No offense, but this is a pretty useless discussion topic. Nobody knows, nor nobody has ever known what the MPS is or what it will be. We may have anecdotes from about 50 people on this forum along with say 10-15 people you may personally know. Thus, we can make a guesstimation based on 65 people that took the exam and what they “believe” they got. There would be a ridiculous amount of sample bias in that group too. Therefore, I think we’d be better off getting a dart board and throwing darts at it to guess the MPS. Exam’s over, you either pass or fail and you’ll know in January. However, what you’ll never know or be able to ascertain is the MPS.
13. More than 70% in alternative investments, corporate finance, equity investments and portfolio management. 51% to 70% in economics and ethics. And less than 50% in derivatives, financial reporting analysis, fixed income and quantitative methods.
Now taking this at face value, I assumed the highest possible score for each category (i.e everything in the below 50% category I assumed got 49%, everything 50-70% was 69% and everything >70% was 100%). However as you can’t have a non-whole number of marks for a section, I rounded everything down to a whole number. This got me to 65.8% given the above assumptions.
I’ve never understood why people even bother to speculate about what the MPS is. You’re never going to know if you’re right or not. We all know that it’s somewhere around 70% so beyond that, who cares?
but as i understand, even that figure would be completely useless, as for all we know that was the hardest cfa exam ever administered, statistics wise, and so our minimum may be 70 something for all we know. just echoing the argument for not even wasting time thinking about this!

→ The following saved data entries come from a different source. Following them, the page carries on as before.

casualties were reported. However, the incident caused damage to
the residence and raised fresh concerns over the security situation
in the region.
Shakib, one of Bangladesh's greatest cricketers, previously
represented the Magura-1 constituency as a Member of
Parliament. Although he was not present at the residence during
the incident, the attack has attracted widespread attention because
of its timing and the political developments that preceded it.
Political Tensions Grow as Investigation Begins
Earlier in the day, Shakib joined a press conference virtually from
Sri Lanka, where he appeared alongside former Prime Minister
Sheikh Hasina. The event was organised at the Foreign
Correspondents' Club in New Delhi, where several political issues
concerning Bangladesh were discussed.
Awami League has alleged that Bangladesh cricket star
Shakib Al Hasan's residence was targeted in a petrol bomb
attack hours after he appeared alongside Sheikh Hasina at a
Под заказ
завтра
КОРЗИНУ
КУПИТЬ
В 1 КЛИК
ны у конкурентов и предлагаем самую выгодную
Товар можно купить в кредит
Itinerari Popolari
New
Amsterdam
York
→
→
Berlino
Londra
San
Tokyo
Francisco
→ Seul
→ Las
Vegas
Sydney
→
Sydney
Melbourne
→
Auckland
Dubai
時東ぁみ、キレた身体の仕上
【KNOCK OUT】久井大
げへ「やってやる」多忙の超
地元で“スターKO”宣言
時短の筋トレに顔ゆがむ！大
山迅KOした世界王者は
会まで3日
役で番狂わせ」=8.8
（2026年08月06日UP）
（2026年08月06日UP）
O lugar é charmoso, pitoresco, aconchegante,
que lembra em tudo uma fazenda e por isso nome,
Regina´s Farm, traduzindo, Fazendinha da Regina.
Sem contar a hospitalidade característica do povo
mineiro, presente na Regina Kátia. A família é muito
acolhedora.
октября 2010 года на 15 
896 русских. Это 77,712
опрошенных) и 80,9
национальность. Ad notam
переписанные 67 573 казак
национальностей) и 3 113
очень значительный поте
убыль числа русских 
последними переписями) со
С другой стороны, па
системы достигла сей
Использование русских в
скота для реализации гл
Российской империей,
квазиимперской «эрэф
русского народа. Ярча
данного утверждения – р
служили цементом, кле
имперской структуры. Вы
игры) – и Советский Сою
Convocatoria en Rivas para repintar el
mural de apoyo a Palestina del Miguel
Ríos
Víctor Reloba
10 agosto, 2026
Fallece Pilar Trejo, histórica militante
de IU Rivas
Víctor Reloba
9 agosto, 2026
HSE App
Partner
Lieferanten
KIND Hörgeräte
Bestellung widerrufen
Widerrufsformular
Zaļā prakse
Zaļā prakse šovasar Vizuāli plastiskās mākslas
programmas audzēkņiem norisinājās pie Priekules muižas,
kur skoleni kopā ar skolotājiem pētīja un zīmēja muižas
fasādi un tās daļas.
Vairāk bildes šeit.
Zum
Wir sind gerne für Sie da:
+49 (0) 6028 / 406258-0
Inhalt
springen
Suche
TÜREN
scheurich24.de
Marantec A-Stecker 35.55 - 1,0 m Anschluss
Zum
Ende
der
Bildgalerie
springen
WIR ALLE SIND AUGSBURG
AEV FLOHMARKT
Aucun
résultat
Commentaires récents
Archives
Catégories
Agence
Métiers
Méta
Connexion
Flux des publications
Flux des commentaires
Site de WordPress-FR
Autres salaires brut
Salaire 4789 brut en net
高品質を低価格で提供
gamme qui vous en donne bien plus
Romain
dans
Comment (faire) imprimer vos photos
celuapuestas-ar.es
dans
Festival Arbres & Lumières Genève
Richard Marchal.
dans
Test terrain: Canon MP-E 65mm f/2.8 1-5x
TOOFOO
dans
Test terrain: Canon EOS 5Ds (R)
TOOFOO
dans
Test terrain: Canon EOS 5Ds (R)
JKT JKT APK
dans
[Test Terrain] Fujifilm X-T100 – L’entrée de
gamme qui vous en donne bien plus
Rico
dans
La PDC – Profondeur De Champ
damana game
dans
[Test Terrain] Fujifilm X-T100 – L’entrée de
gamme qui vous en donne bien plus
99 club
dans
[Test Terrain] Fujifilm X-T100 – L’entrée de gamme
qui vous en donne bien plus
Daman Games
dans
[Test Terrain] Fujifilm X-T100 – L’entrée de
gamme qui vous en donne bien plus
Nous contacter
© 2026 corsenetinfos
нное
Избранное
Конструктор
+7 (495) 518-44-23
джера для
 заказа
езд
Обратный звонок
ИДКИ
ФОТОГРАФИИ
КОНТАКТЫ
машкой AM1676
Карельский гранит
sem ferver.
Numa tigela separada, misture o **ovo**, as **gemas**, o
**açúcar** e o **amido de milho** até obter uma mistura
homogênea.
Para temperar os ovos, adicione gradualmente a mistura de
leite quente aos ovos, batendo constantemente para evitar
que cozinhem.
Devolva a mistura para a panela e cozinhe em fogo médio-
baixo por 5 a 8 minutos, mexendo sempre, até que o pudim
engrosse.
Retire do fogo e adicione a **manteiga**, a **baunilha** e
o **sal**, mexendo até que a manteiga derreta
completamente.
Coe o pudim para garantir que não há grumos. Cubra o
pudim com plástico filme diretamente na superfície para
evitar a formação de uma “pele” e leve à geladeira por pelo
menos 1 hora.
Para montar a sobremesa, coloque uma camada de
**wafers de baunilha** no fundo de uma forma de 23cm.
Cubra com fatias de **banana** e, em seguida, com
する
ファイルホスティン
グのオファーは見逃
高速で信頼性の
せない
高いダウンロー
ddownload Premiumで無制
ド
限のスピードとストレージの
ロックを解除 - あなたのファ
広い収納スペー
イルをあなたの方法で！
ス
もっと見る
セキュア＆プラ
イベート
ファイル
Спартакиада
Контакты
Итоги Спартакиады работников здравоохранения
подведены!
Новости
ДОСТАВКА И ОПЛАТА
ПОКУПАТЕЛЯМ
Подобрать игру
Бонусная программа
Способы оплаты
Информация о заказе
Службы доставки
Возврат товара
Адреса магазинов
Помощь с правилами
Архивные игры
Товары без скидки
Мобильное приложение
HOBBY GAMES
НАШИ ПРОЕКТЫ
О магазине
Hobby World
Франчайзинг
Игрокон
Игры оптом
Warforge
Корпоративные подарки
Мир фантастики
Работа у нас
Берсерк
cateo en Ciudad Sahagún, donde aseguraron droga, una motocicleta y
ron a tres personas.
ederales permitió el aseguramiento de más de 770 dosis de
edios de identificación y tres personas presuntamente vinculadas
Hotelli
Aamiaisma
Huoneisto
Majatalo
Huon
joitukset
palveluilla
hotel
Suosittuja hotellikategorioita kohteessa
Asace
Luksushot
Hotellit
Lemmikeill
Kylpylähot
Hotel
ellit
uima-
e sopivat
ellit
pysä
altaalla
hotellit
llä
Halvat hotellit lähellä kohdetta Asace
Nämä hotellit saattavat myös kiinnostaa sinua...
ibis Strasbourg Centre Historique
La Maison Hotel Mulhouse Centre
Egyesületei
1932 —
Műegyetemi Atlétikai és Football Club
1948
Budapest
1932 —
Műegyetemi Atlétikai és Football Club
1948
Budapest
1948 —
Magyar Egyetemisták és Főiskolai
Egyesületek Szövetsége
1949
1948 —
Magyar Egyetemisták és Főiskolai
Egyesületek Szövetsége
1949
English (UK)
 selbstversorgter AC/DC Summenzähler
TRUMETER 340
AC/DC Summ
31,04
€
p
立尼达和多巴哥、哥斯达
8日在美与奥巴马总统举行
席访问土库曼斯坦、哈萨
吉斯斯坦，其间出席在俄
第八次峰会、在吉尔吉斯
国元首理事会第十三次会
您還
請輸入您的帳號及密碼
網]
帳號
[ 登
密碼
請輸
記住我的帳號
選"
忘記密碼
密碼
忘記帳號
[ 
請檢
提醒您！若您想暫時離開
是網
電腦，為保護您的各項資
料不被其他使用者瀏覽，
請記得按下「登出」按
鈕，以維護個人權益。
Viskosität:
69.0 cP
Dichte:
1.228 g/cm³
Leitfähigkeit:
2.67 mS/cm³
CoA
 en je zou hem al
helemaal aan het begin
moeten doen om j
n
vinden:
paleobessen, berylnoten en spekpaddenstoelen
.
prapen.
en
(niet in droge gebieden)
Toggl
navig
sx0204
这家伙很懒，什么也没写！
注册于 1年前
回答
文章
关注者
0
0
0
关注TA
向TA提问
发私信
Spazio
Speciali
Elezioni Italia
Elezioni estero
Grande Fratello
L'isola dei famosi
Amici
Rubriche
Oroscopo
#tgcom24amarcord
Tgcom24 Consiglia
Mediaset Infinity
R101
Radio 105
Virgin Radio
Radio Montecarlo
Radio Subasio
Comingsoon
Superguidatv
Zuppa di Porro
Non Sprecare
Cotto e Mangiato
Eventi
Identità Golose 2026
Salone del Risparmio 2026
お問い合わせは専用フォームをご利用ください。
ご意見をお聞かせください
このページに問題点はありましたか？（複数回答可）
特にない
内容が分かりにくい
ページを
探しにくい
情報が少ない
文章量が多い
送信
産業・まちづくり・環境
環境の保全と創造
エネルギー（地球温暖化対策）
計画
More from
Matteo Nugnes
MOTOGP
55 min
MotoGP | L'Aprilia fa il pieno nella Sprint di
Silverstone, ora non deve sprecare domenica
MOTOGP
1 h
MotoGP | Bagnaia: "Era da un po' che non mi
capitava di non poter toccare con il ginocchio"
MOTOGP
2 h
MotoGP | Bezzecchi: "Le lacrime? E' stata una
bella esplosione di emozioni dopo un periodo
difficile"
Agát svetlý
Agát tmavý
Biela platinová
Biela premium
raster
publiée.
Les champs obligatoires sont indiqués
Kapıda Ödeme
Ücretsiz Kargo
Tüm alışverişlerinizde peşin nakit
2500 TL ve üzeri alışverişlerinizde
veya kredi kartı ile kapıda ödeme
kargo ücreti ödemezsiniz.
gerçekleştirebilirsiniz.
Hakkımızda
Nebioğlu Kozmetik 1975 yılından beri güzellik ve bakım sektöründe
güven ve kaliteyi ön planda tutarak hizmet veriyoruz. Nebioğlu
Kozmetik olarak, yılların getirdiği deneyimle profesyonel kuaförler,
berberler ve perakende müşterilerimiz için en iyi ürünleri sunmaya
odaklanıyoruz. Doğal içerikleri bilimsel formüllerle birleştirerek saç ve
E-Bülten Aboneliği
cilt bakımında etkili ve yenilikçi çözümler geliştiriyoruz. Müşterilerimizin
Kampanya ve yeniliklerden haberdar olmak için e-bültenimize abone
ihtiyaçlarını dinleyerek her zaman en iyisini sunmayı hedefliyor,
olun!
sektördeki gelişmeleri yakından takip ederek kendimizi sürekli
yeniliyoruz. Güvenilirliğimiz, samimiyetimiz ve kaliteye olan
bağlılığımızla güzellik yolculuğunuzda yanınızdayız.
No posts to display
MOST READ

Out of curiosity I did the same calculation and got 161/240 questions = 67.1%. Using the 80/60/40 rule that I’ve seen advertised, the MPS would be 63.2 % based on #6
The MPS can further vary between sittings, as in the one that was valid for that exam might not be the one for December 2014 (though I imagine it’s probably not too different). In any case, it seems that somewhere in the mid-high 60s seems to be the cut off point.